Support Vector Machine (SVM)¶
Note: This is an alpha version of the documentation.
Introduction¶
In machine learning, support vector machines are supervised learning models with associated learning algorithms that analyze data used for classification and regression analysis. Given a set of training examples, each marked as belonging to one or the other of two categories, an SVM training algorithm builds a model that assigns new examples to one category or the other.
Defining an SVM Model¶
- model_id: (Optional) Specify a custom name for the model to use as a reference. By default, H2O automatically generates a destination key.
- training_frame: (Required) Specify the dataset used to build the
model. NOTE: In Flow, if you click the Build a model button from the
Parse
cell, the training frame is entered automatically. - validation_frame: (Optional) Specify the dataset used to evaluate the accuracy of the model.
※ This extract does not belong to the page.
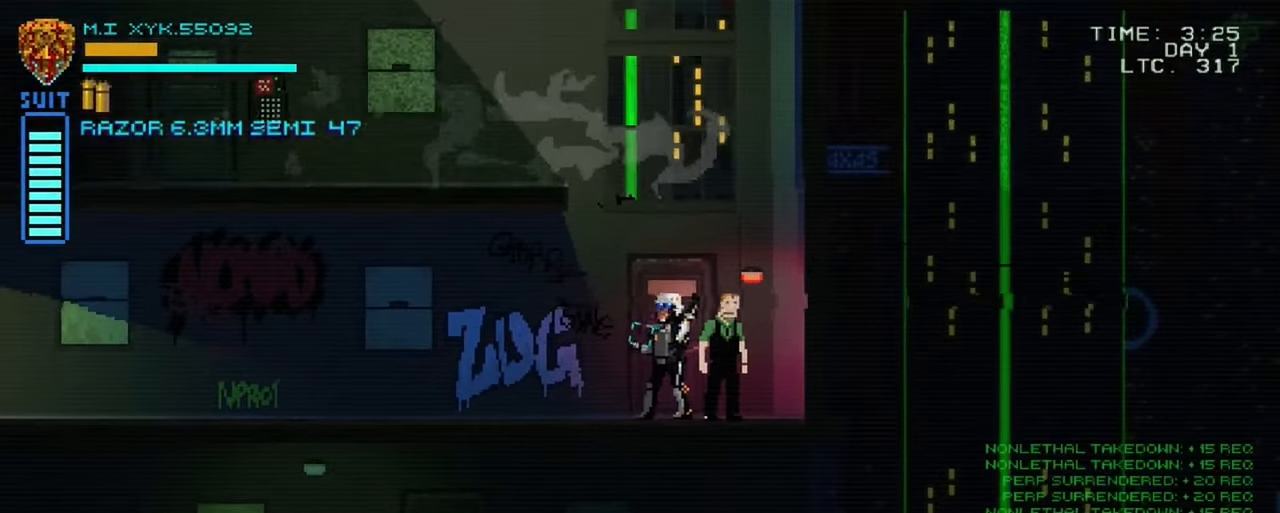
{"buttons": [], "left_stick": "left", "right_stick": "center", "events": []}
- y: (Required) Specify the column to use as the dependent variable. The data can be numeric or categorical.
- ignored_columns: (Optional, Python and Flow only) Specify the column or columns to be excluded from the model. In Flow, click the checkbox next to a column name to add it to the list of columns excluded from the model. To add all columns, click the All button. To remove a column from the list of ignored columns, click the X next to the column name. To remove all columns from the list of ignored columns, click the None button. To search for a specific column, type the column name in the Search field above the column list. To only show columns with a specific percentage of missing values, specify the percentage in the Only show columns with more than 0% missing values field. To change the selections for the hidden columns, use the Select Visible or Deselect Visible buttons.
- ignore_const_cols: Specify whether to ignore constant training columns, since no information can be gained from them. This option is enabled by default.
- hyper_param: Specify the penalty parameter C of the error term. This value defaults to 1.
- kernel_type: Specify the type of kernel to use. Note that currently only gaussian is supported.
- gamma: Specify the coefficient of the kernel. This value defaults to -1.
- rank_ratio: Specify the desired rank of the Incomplete Cholesky Facorization (ICF) matrix expressed as an ration of number of input rows.
- positive_weight: Specify the weight of the positive (+1) class of observations. This value defaults to 1.
- negative_weight: Specify the weight of the negative (-1) class of observations. This value defaults to 1.
- sv_threshold: Specify the threshold for accepting a candidate observation into the set of support vectors. This value defaults to 0.0001.
- fact_threshold: Specify the convergence threshold of the Incomplete Cholesky Facorization (ICF)
- feasible_threshold: Specify the convergence threshold for primal-dual residuals in the Interior Point Method (IPM) iteration. This value defaults to 0.001.
- surrogate_gap_threshold: Specify the feasibility criterion of the surrogate duality gap (eta). This value defaults to 0.001.
- mu_factor: Specify to increase the mean value by this factor. This value defaults to 10.
- max_iterations: Specify the maximum number of iteration of the algorithm. This value defaults to 200.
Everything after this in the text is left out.